> [Exercise] What is the number of lines below that contain the word "canvas"? Give only that number.

> [Data]
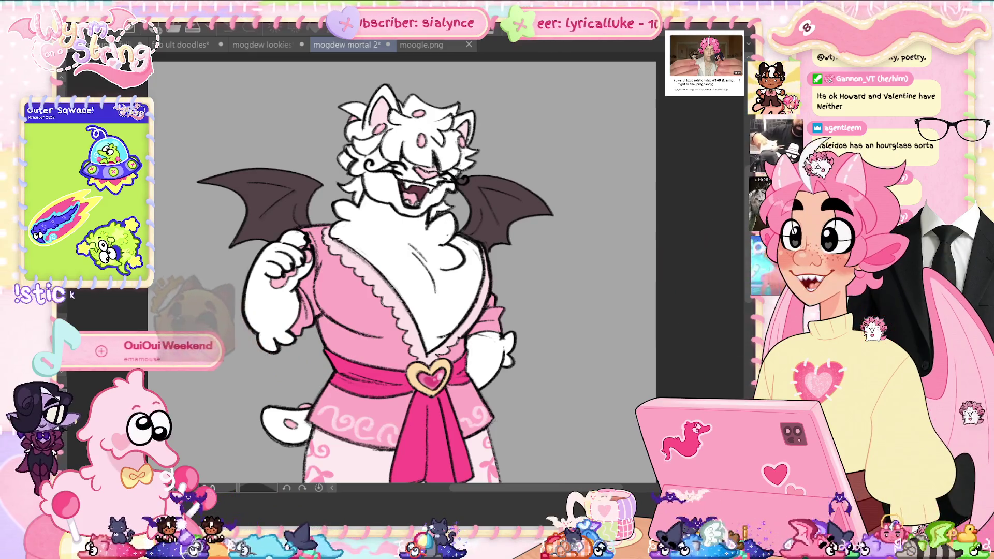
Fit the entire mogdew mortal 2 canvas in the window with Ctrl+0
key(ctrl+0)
---
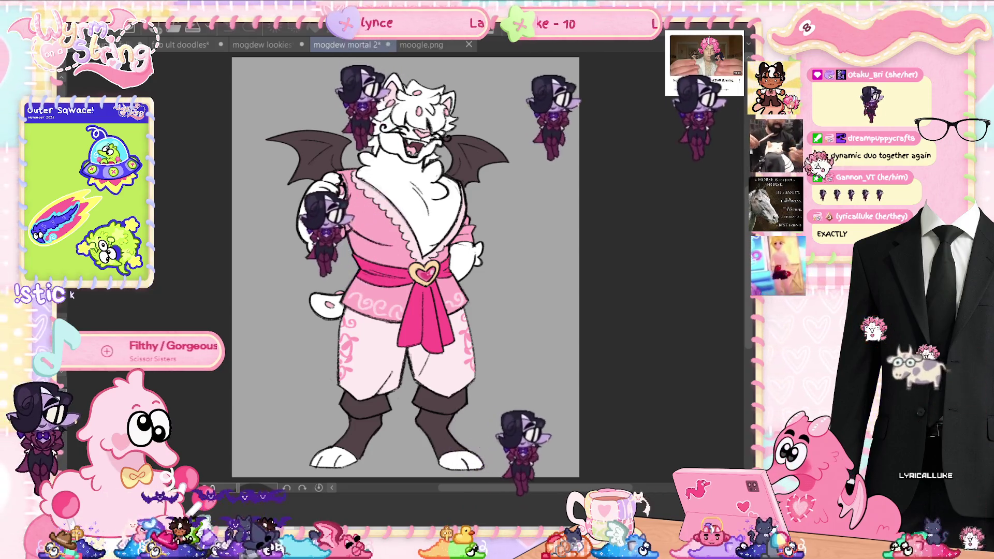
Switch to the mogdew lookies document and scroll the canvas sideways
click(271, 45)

> [Exercise answer] 2